> [YOUR TASK]: What you return should match the material below line for line, except that no image appears in it.

╭─ SUPPLIED MATERIAL

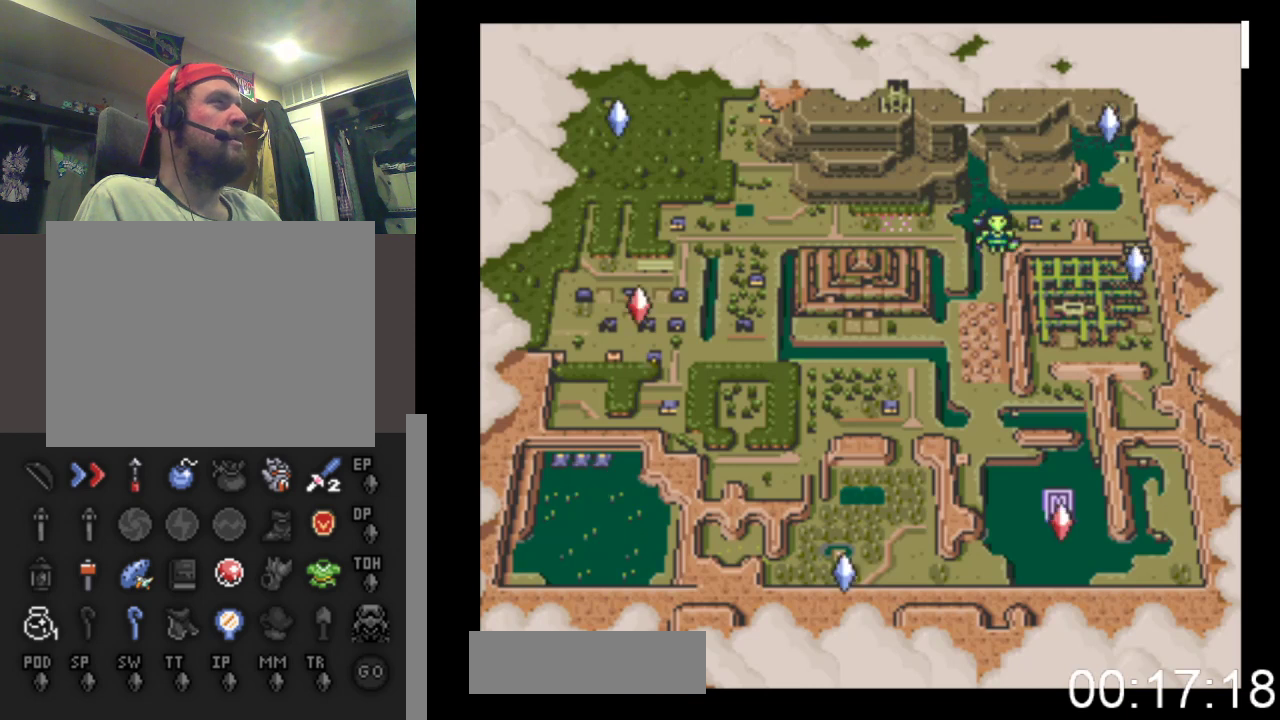
{"buttons": [], "events": []}
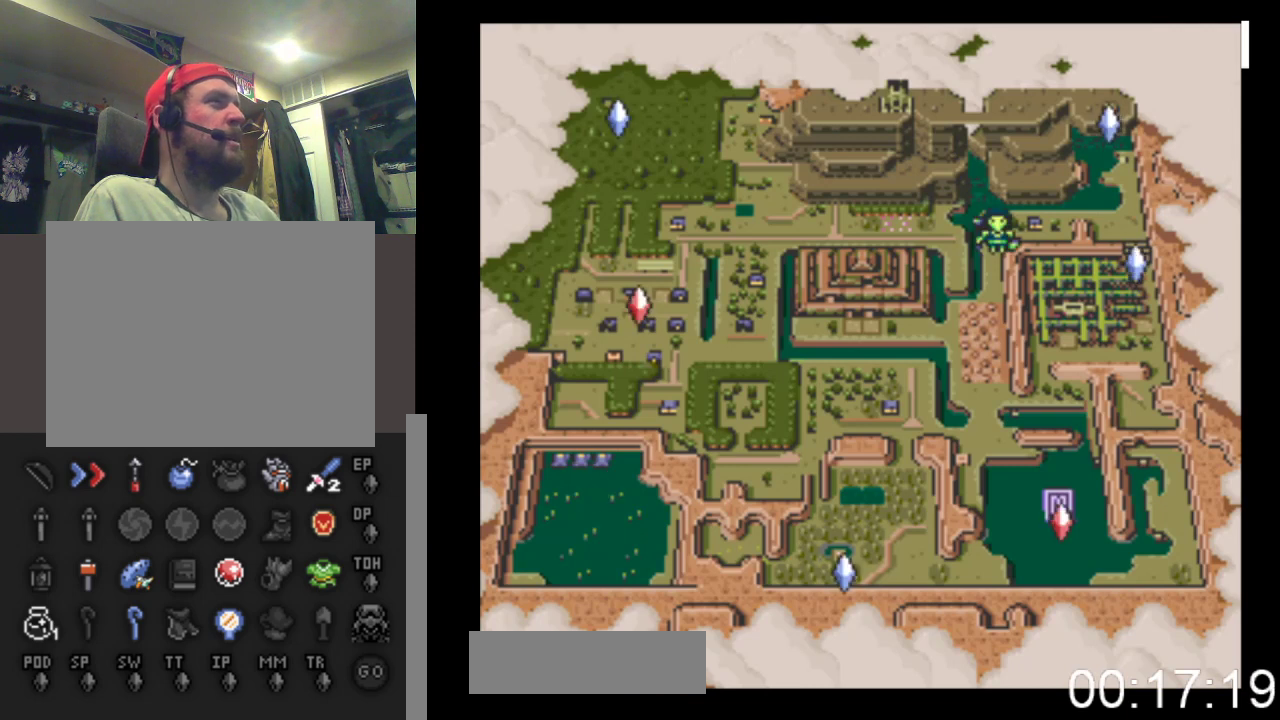
{"buttons": [], "events": []}
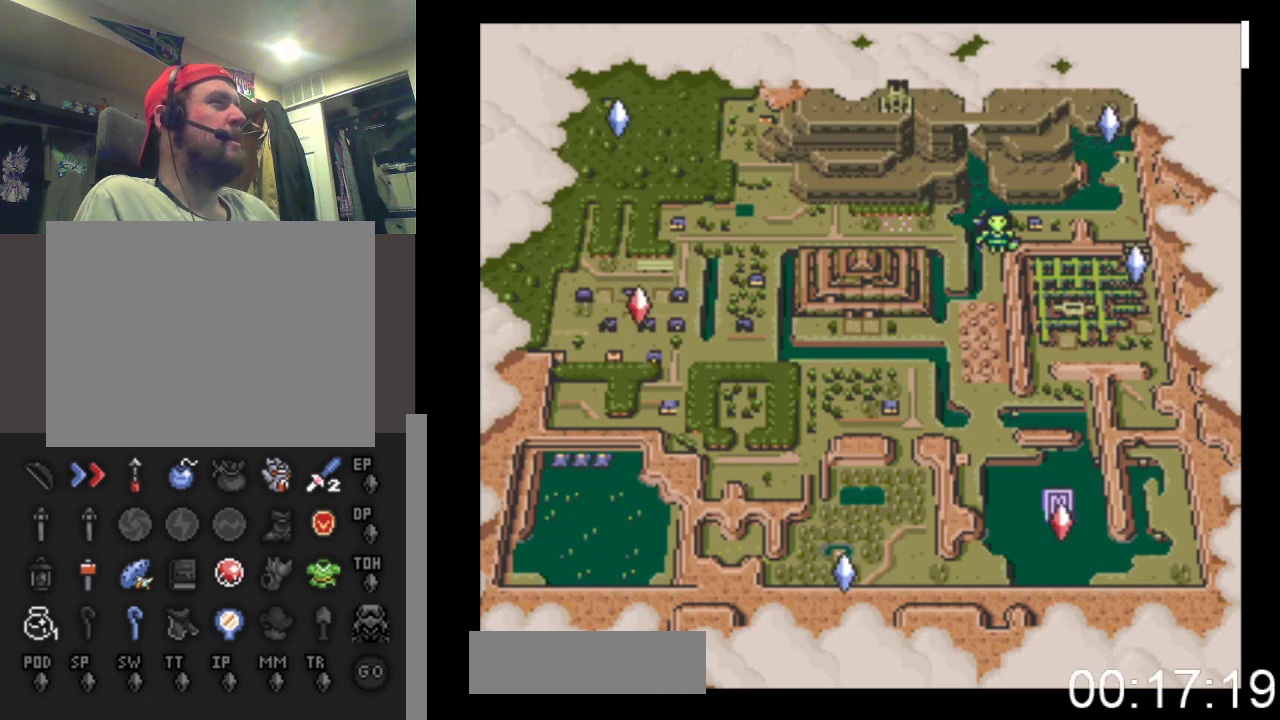
{"buttons": ["Y"], "events": [[400, "Y", "down"]]}
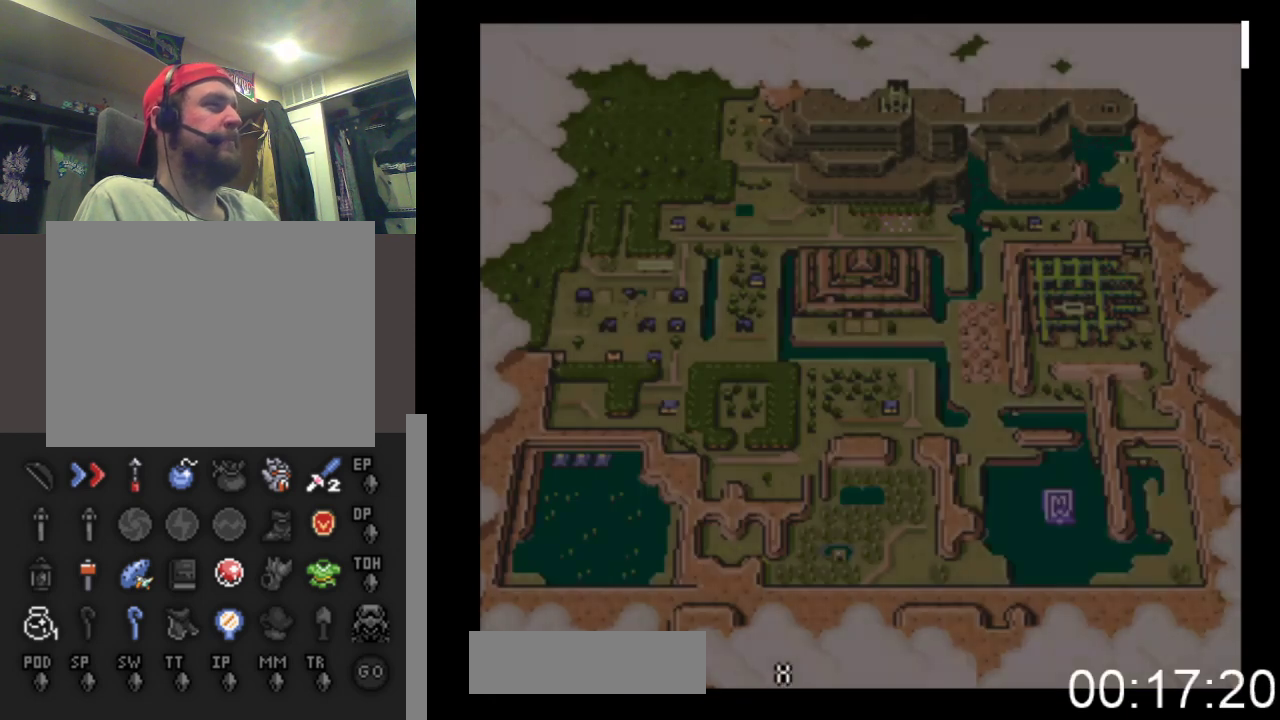
{"buttons": ["DPAD_RIGHT"], "events": [[33, "Y", "up"], [200, "DPAD_RIGHT", "down"]]}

╰─

> [ANSWER SECTION]:
{"buttons": [], "events": []}
{"buttons": [], "events": []}
{"buttons": ["Y"], "events": [[400, "Y", "down"]]}
{"buttons": ["DPAD_RIGHT"], "events": [[33, "Y", "up"], [200, "DPAD_RIGHT", "down"]]}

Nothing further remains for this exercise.